«In Libia priorità al nuovo governo»

Renzi e Gentiloni: piani avanzati, ma evitare la fretta

I piani per la futura missione in Libia sono già avanzati. Lo assicura il ministro degli Esteri Gentiloni e la conferma che l'Italia avrà il ruolo di primo piano nelle operazioni contro l'Isis arriva da un'intervista del Wall Street Journal al generale Donald Bolduc, comandante delle forze speciali Usa in Africa. Bolduc ha rivelato che già da diversi mesi è stato costituito a Roma il Centro di Coordinamento della Coalizione per un eventuale secondo intervento in Libia, «ma per Roma, così come per Parigi e Londra, deve prima esserci un governo legittimo in Libia, e da questo deve venire la richiesta di un intervento». Lo ha detto chiaramente ieri sera anche il presidente del Consiglio. «Noi abbiamo un rapporto molto solido con gli Usa, sono i nostri principali alleati e i nostri partner numero uno: con loro condividiamo un giudizio, che prima di una missione in Libia occorre che si facciano tutti i tentativi per formare un governo - ha detto Matteo Renzi al Tg1 -. In Libia abbiamo visto quello che è accaduto quando qualcuno, in particolar modo francesi e inglesi, è intervenuto senza un quadro di Governo stabile. L'Italia è un Paese guida in questa partita: adesso la priorità è il governo in Libia».In tema di pianificazione, Gentiloni ha dato un colpo al cerchio e uno alla botte: da una parte ha appunto assicurato che i piani sono già a un livello molto avanzato da diverse settimane, dall'altra ha detto di non volersi far «troppo influenzare da fremiti e tamburi interventisti». «Siamo pronti a intervenire - ha detto il ministro degli Esteri -, ma non perchè c'è una minaccia dalla Libia si deve intervenire.
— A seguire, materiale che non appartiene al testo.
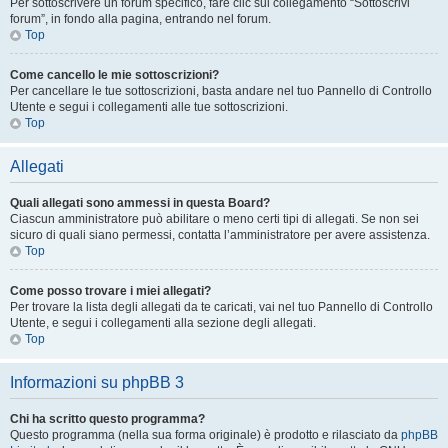
Per sottoscrivere un forum specifico, fare clic sul collegamento “Sottoscrivi
forum”, in fondo alla pagina, entrando nel forum.
Top
Come cancello le mie sottoscrizioni?
Per cancellare le tue sottoscrizioni, basta andare nel tuo Pannello di Controllo
Utente e segui i collegamenti alle tue sottoscrizioni.
Top
Allegati
Quali allegati sono ammessi in questa Board?
Ciascun amministratore può abilitare o meno certi tipi di allegati. Se non sei
sicuro di quali siano permessi, contatta l’amministratore per avere assistenza.
Top
Come posso trovare i miei allegati?
Per trovare la lista degli allegati da te caricati, vai nel tuo Pannello di Controllo
Utente, e segui i collegamenti alla sezione degli allegati.
Top
Informazioni su phpBB 3
Chi ha scritto questo programma?
Questo programma (nella sua forma originale) è prodotto e rilasciato da
phpBB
Giustificare con queste minacce spedizioni militari nel deserto è una valutazione che non coincide con la visione del governo italiano».Secondo Gentiloni, «per ora la presenza di Daesh in Libia è numerosa ma circoscritta, 4.000-4.500 combattenti. «Questo non ci deve indurre a sottovalutarne i rischi. La prevenzione del terrorismo è in atto, ma è importante anche la stabilizzazione della Libia. L'Italia ha bisogno di avere di fronte alle proprie coste un Paese con un governo con il quale si possa interloquire per i problemi dei migranti, sul tema delle grandi risorse energetiche che possiede e sul contrasto al terrorismo».Secondo il politogo Edward Luttwak, per una missione militare di peace enforcement in Libia serviranno 30mila uomini sul campo. Una missione che l'Italia «può guidare, senza preoccuparsi del suo passato coloniale».